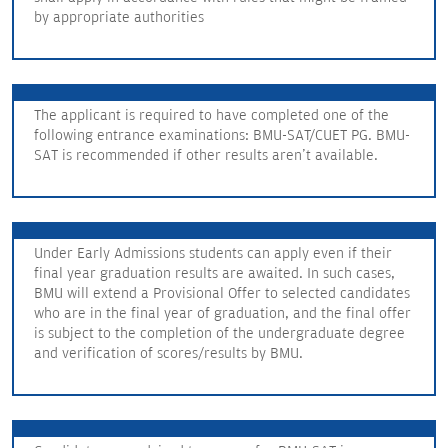
by appropriate authorities
The applicant is required to have completed one of the
following entrance examinations: BMU-SAT/CUET PG. BMU-
SAT is recommended if other results aren't available.
Under Early Admissions students can apply even if their
final year graduation results are awaited. In such cases,
BMU will extend a Provisional Offer to selected candidates
who are in the final year of graduation, and the final offer
is subject to the completion of the undergraduate degree
and verification of scores/results by BMU.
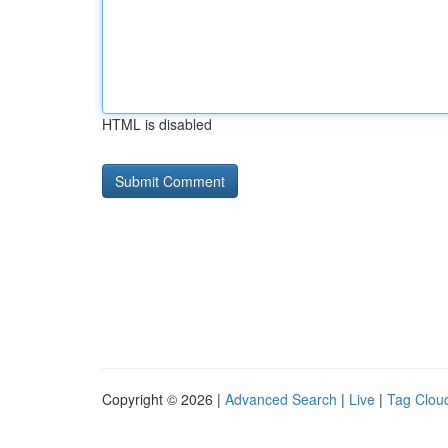
HTML is disabled
Copyright © 2026 |
Advanced Search
|
Live
|
Tag Clou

TASK
Which lines above contain the word "results"? Copy all of them.

EXERCISE OUTPUT
SAT is recommended if other results aren't available.
final year graduation results are awaited. In such cases,
and verification of scores/results by BMU.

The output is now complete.